Task objective » Copy every line of the listing below without changing a single character.

════════════════════

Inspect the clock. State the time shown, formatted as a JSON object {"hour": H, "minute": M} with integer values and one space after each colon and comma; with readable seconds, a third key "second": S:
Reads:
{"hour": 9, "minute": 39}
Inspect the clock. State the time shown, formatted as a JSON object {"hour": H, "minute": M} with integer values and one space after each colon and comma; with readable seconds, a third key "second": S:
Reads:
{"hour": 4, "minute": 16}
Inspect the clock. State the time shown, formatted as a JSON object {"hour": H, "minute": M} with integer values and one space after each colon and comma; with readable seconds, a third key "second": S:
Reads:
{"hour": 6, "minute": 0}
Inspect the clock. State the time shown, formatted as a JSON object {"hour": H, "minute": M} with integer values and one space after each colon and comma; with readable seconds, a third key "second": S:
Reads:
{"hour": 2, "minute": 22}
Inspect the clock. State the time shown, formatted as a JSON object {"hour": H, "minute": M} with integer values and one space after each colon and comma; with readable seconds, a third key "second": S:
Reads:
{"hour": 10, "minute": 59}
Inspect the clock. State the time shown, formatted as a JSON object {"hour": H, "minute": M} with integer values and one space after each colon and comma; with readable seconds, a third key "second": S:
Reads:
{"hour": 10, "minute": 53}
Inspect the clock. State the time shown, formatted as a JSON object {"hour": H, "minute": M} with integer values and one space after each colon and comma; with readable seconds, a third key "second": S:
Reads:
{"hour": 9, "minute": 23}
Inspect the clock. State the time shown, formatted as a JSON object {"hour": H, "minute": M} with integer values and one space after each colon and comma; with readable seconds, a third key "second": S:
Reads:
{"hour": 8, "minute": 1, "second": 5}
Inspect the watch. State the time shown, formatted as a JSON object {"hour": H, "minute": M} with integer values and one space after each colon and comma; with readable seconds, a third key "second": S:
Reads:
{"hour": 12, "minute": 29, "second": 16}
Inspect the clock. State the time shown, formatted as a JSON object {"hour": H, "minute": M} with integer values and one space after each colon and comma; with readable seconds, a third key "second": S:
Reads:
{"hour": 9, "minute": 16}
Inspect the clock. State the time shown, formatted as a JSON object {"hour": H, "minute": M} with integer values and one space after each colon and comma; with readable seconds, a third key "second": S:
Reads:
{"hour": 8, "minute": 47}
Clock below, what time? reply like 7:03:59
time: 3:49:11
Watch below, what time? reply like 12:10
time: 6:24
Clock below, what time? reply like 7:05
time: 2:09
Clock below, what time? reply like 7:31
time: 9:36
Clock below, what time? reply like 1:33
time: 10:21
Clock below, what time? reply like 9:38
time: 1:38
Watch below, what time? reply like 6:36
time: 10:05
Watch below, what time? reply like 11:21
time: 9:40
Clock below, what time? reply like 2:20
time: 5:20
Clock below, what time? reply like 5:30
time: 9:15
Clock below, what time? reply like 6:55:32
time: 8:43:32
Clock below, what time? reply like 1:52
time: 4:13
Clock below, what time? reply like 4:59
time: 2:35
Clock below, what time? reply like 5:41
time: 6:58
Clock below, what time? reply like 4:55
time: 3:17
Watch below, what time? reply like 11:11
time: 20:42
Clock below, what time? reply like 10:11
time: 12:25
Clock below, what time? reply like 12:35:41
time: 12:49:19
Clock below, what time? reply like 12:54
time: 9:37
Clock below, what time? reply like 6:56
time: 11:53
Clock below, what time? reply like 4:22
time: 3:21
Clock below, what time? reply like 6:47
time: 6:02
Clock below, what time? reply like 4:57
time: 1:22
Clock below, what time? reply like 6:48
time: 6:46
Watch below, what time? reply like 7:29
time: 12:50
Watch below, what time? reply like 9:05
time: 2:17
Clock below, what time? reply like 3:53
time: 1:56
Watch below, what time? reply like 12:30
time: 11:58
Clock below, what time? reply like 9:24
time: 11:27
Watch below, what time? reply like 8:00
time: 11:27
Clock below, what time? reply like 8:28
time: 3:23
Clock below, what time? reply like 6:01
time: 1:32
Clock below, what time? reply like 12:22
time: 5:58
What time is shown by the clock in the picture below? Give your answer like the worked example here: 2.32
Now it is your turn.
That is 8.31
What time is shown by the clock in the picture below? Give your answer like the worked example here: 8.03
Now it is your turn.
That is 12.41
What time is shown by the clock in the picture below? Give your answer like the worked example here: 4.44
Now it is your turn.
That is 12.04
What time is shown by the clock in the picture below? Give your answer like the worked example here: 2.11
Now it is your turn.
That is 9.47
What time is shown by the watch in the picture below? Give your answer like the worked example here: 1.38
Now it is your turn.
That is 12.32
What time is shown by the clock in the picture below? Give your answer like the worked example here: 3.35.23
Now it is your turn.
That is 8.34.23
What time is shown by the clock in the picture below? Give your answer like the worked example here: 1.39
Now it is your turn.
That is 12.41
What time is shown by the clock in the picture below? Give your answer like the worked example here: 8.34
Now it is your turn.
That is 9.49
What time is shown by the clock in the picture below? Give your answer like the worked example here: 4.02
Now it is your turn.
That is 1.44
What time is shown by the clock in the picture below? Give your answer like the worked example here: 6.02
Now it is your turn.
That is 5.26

════════════════════

Response to this task »
Inspect the clock. State the time shown, formatted as a JSON object {"hour": H, "minute": M} with integer values and one space after each colon and comma; with readable seconds, a third key "second": S:
Reads:
{"hour": 9, "minute": 39}
Inspect the clock. State the time shown, formatted as a JSON object {"hour": H, "minute": M} with integer values and one space after each colon and comma; with readable seconds, a third key "second": S:
Reads:
{"hour": 4, "minute": 16}
Inspect the clock. State the time shown, formatted as a JSON object {"hour": H, "minute": M} with integer values and one space after each colon and comma; with readable seconds, a third key "second": S:
Reads:
{"hour": 6, "minute": 0}
Inspect the clock. State the time shown, formatted as a JSON object {"hour": H, "minute": M} with integer values and one space after each colon and comma; with readable seconds, a third key "second": S:
Reads:
{"hour": 2, "minute": 22}
Inspect the clock. State the time shown, formatted as a JSON object {"hour": H, "minute": M} with integer values and one space after each colon and comma; with readable seconds, a third key "second": S:
Reads:
{"hour": 10, "minute": 59}
Inspect the clock. State the time shown, formatted as a JSON object {"hour": H, "minute": M} with integer values and one space after each colon and comma; with readable seconds, a third key "second": S:
Reads:
{"hour": 10, "minute": 53}
Inspect the clock. State the time shown, formatted as a JSON object {"hour": H, "minute": M} with integer values and one space after each colon and comma; with readable seconds, a third key "second": S:
Reads:
{"hour": 9, "minute": 23}
Inspect the clock. State the time shown, formatted as a JSON object {"hour": H, "minute": M} with integer values and one space after each colon and comma; with readable seconds, a third key "second": S:
Reads:
{"hour": 8, "minute": 1, "second": 5}
Inspect the watch. State the time shown, formatted as a JSON object {"hour": H, "minute": M} with integer values and one space after each colon and comma; with readable seconds, a third key "second": S:
Reads:
{"hour": 12, "minute": 29, "second": 16}
Inspect the clock. State the time shown, formatted as a JSON object {"hour": H, "minute": M} with integer values and one space after each colon and comma; with readable seconds, a third key "second": S:
Reads:
{"hour": 9, "minute": 16}
Inspect the clock. State the time shown, formatted as a JSON object {"hour": H, "minute": M} with integer values and one space after each colon and comma; with readable seconds, a third key "second": S:
Reads:
{"hour": 8, "minute": 47}
Clock below, what time? reply like 7:03:59
time: 3:49:11
Watch below, what time? reply like 12:10
time: 6:24
Clock below, what time? reply like 7:05
time: 2:09
Clock below, what time? reply like 7:31
time: 9:36
Clock below, what time? reply like 1:33
time: 10:21
Clock below, what time? reply like 9:38
time: 1:38
Watch below, what time? reply like 6:36
time: 10:05
Watch below, what time? reply like 11:21
time: 9:40
Clock below, what time? reply like 2:20
time: 5:20
Clock below, what time? reply like 5:30
time: 9:15
Clock below, what time? reply like 6:55:32
time: 8:43:32
Clock below, what time? reply like 1:52
time: 4:13
Clock below, what time? reply like 4:59
time: 2:35
Clock below, what time? reply like 5:41
time: 6:58
Clock below, what time? reply like 4:55
time: 3:17
Watch below, what time? reply like 11:11
time: 20:42
Clock below, what time? reply like 10:11
time: 12:25
Clock below, what time? reply like 12:35:41
time: 12:49:19
Clock below, what time? reply like 12:54
time: 9:37
Clock below, what time? reply like 6:56
time: 11:53
Clock below, what time? reply like 4:22
time: 3:21
Clock below, what time? reply like 6:47
time: 6:02
Clock below, what time? reply like 4:57
time: 1:22
Clock below, what time? reply like 6:48
time: 6:46
Watch below, what time? reply like 7:29
time: 12:50
Watch below, what time? reply like 9:05
time: 2:17
Clock below, what time? reply like 3:53
time: 1:56
Watch below, what time? reply like 12:30
time: 11:58
Clock below, what time? reply like 9:24
time: 11:27
Watch below, what time? reply like 8:00
time: 11:27
Clock below, what time? reply like 8:28
time: 3:23
Clock below, what time? reply like 6:01
time: 1:32
Clock below, what time? reply like 12:22
time: 5:58
What time is shown by the clock in the picture below? Give your answer like the worked example here: 2.32
Now it is your turn.
That is 8.31
What time is shown by the clock in the picture below? Give your answer like the worked example here: 8.03
Now it is your turn.
That is 12.41
What time is shown by the clock in the picture below? Give your answer like the worked example here: 4.44
Now it is your turn.
That is 12.04
What time is shown by the clock in the picture below? Give your answer like the worked example here: 2.11
Now it is your turn.
That is 9.47
What time is shown by the watch in the picture below? Give your answer like the worked example here: 1.38
Now it is your turn.
That is 12.32
What time is shown by the clock in the picture below? Give your answer like the worked example here: 3.35.23
Now it is your turn.
That is 8.34.23
What time is shown by the clock in the picture below? Give your answer like the worked example here: 1.39
Now it is your turn.
That is 12.41
What time is shown by the clock in the picture below? Give your answer like the worked example here: 8.34
Now it is your turn.
That is 9.49
What time is shown by the clock in the picture below? Give your answer like the worked example here: 4.02
Now it is your turn.
That is 1.44
What time is shown by the clock in the picture below? Give your answer like the worked example here: 6.02
Now it is your turn.
That is 5.26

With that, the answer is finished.